*DIRECTIVE A*
Reproduce the portion of the APPO page that begins with the words "Quick Start¶" and ends with "from synchronous PPO.", switching "replay queue" to "rollout queue" throughout.
*DIRECTIVE B*
Render the text of the entries as a JSON list of strings, one string per line and omitting blank lines, from the first line of the entries through the line that contains "University of California". Leave out the picture markers.

*EXCERPT TO READ*
+ + + + + + +
APPO¶
APPO is UniLab’s asynchronous PPO path. It uses scripts/train_appo.py,
conf/appo/config.yaml, and the runtime under src/unilab/algos/torch/appo/.
The config exposes algo.steps_per_env, training.collector_device, and
training.replay_queue_size; the algorithm config includes V-trace clipping
fields.
Quick Start¶
uv run train --algo appo --task go2_joystick_flat --sim mujoco
uv run train --algo appo --task g1_motion_tracking --sim motrix training.no_play=true
Common Overrides¶
uv run train --algo appo --task go2_joystick_flat --sim mujoco \
algo.num_envs=2048 \
algo.max_iterations=300 \
training.replay_queue_size=2
Playback and checkpoint selection use uv run eval:
uv run eval --algo appo --task go2_joystick_flat --sim mujoco --load-run -1
Runtime Model¶
The collector runs CPU simulation while the learner runs GPU training.
Rollouts are published into a replay queue that the learner consumes.
APPO applies a V-trace importance-sampling correction, so its update semantics differ from synchronous PPO.
The collector/learner pipeline is backed by a 4-slot ring buffer.
Key Fields¶
algo.steps_per_env: rollout length per environment.training.replay_queue_size: learner-side cache depth.training.collector_device: collector device; defaults to following the learner.algo.save_interval: checkpoint save interval.
The default log root is logs/appo/<task>/, from algo.algo_log_name=appo
in conf/appo/config.yaml.
+ + + + + + +
*MATERIAL TO PROCESS*

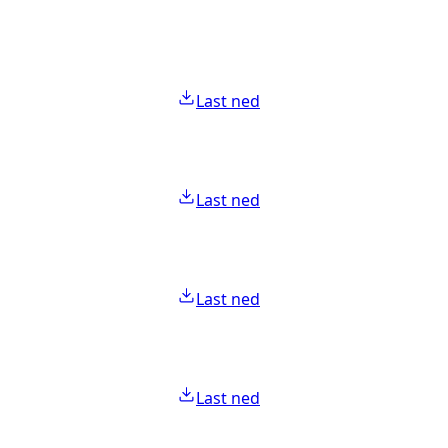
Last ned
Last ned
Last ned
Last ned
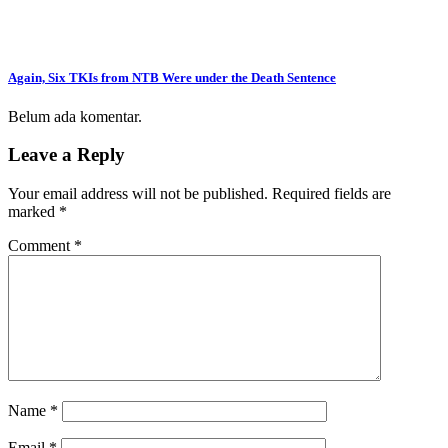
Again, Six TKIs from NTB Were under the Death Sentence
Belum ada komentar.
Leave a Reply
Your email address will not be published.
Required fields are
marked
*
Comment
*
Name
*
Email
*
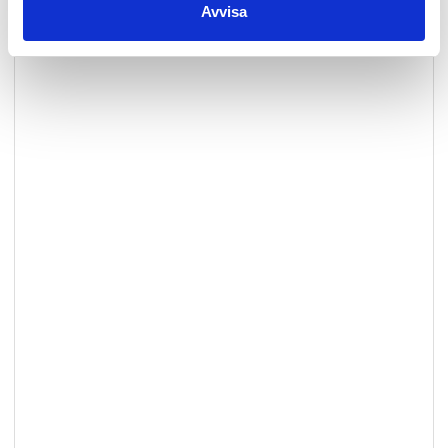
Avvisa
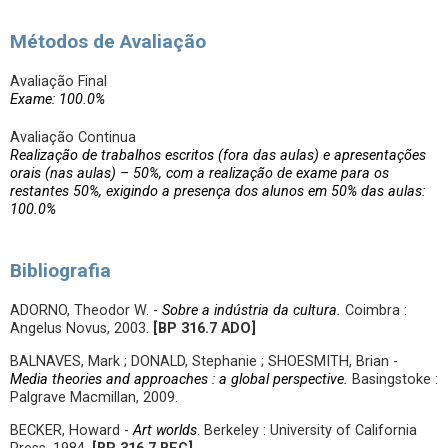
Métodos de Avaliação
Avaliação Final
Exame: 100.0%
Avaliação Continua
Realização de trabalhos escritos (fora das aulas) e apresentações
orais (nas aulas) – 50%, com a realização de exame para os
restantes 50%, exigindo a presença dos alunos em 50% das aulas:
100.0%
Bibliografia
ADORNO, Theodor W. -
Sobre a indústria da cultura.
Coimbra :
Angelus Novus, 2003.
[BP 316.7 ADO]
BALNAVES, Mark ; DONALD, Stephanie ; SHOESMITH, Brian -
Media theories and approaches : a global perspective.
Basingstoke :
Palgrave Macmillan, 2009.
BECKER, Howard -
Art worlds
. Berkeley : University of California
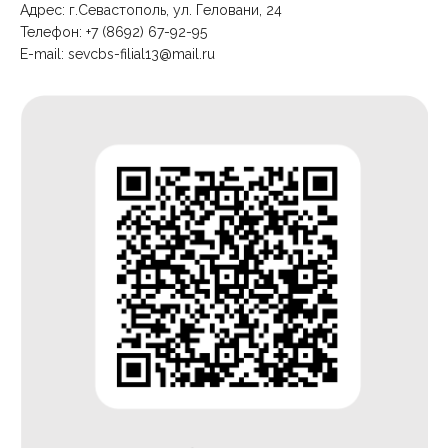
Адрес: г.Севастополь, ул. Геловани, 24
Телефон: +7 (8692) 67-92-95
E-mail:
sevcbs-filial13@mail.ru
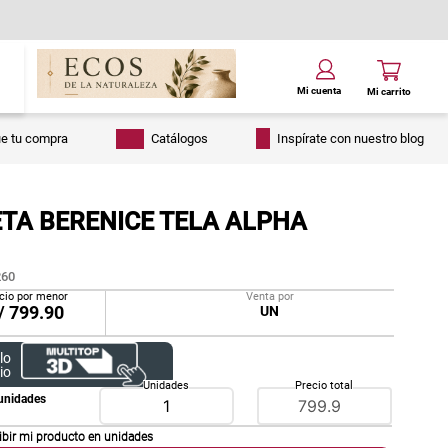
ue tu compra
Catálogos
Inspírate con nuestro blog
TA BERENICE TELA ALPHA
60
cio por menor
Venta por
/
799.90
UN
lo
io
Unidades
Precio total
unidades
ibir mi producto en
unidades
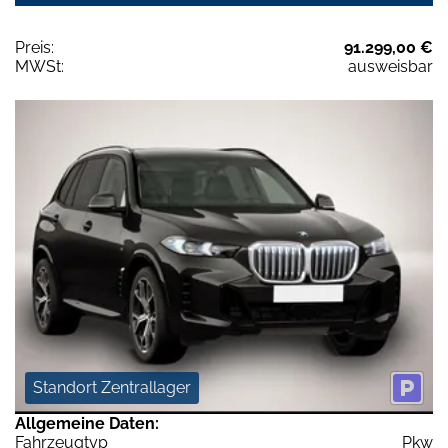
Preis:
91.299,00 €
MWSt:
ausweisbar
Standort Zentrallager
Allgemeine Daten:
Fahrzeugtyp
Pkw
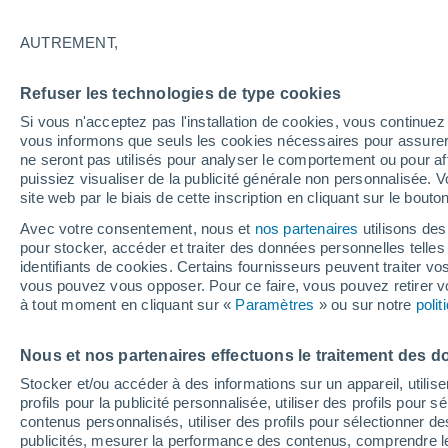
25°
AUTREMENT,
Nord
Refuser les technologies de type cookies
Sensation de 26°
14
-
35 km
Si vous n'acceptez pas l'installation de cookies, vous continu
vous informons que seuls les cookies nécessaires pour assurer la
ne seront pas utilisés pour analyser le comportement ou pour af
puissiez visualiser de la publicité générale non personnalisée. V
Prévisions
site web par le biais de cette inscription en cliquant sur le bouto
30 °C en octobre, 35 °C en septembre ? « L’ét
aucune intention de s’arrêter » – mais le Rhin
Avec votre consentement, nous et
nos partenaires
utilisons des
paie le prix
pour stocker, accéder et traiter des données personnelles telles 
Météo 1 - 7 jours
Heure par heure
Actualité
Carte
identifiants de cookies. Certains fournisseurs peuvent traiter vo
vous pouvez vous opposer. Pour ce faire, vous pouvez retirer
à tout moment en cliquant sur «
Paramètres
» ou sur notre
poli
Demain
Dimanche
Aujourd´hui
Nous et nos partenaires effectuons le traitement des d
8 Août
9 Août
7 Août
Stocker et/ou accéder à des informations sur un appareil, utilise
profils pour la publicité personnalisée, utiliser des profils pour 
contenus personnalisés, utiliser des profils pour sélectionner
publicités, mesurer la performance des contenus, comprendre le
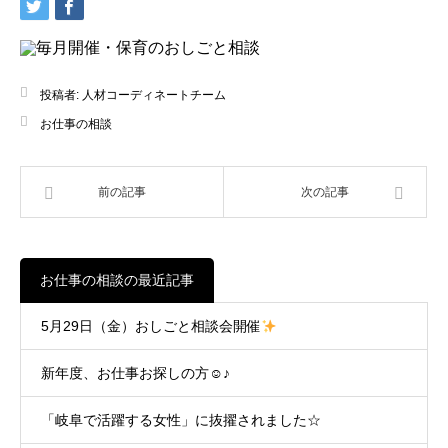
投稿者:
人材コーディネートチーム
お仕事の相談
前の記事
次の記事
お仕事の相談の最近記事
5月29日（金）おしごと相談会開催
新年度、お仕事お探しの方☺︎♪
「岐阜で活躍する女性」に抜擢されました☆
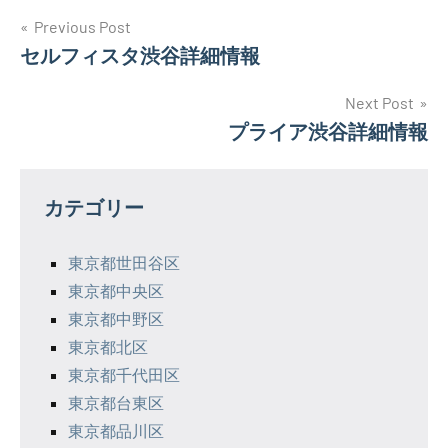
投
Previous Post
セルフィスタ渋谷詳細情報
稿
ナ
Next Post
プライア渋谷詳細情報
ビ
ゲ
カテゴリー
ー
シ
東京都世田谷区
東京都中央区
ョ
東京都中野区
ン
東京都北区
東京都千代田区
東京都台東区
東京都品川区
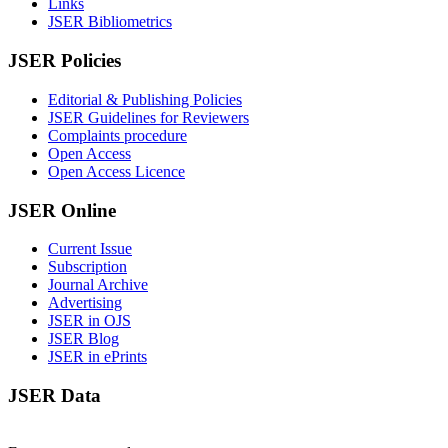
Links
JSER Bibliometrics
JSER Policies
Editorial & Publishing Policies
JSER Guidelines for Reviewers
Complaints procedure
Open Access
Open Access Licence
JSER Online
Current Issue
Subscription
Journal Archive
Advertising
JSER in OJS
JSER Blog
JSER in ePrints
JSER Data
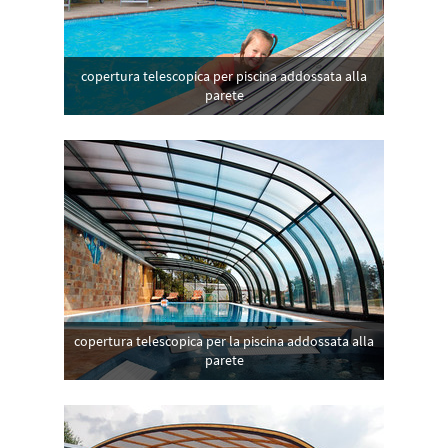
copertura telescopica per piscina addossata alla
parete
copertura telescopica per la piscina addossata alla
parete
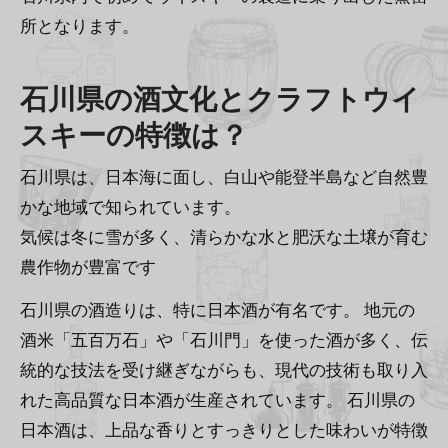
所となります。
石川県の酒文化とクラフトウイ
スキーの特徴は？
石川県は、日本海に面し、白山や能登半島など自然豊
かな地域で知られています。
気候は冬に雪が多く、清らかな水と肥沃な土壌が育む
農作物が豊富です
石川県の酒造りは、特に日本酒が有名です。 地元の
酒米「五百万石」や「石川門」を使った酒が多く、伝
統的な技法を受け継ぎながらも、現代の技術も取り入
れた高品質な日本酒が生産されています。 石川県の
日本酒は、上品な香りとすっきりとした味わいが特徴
+ + + + + + +
*EXERCISE OUTPUT A*
Quick Start¶
uv run train --algo appo --task go2_joystick_flat --sim mujoco
uv run train --algo appo --task g1_motion_tracking --sim motrix training.no_play=true
Common Overrides¶
uv run train --algo appo --task go2_joystick_flat --sim mujoco \
algo.num_envs=2048 \
algo.max_iterations=300 \
training.replay_queue_size=2
Playback and checkpoint selection use uv run eval:
uv run eval --algo appo --task go2_joystick_flat --sim mujoco --load-run -1
Runtime Model¶
The collector runs CPU simulation while the learner runs GPU training.
Rollouts are published into a rollout queue that the learner consumes.
APPO applies a V-trace importance-sampling correction, so its update semantics differ from synchronous PPO.

*EXERCISE OUTPUT B*
[
  "Last ned",
  "Last ned",
  "Last ned",
  "Last ned",
  "Again, Six TKIs from NTB Were under the Death Sentence",
  "Belum ada komentar.",
  "Leave a Reply",
  "Your email address will not be published.",
  "Required fields are",
  "marked",
  "*",
  "Comment",
  "*",
  "Name",
  "*",
  "Email",
  "*",
  "Avvisa",
  "Métodos de Avaliação",
  "Avaliação Final",
  "Exame: 100.0%",
  "Avaliação Continua",
  "Realização de trabalhos escritos (fora das aulas) e apresentações",
  "orais (nas aulas) – 50%, com a realização de exame para os",
  "restantes 50%, exigindo a presença dos alunos em 50% das aulas:",
  "100.0%",
  "Bibliografia",
  "ADORNO, Theodor W. -",
  "Sobre a indústria da cultura.",
  "Coimbra :",
  "Angelus Novus, 2003.",
  "[BP 316.7 ADO]",
  "BALNAVES, Mark ; DONALD, Stephanie ; SHOESMITH, Brian -",
  "Media theories and approaches : a global perspective.",
  "Basingstoke :",
  "Palgrave Macmillan, 2009.",
  "BECKER, Howard -",
  "Art worlds",
  ". Berkeley : University of California"
]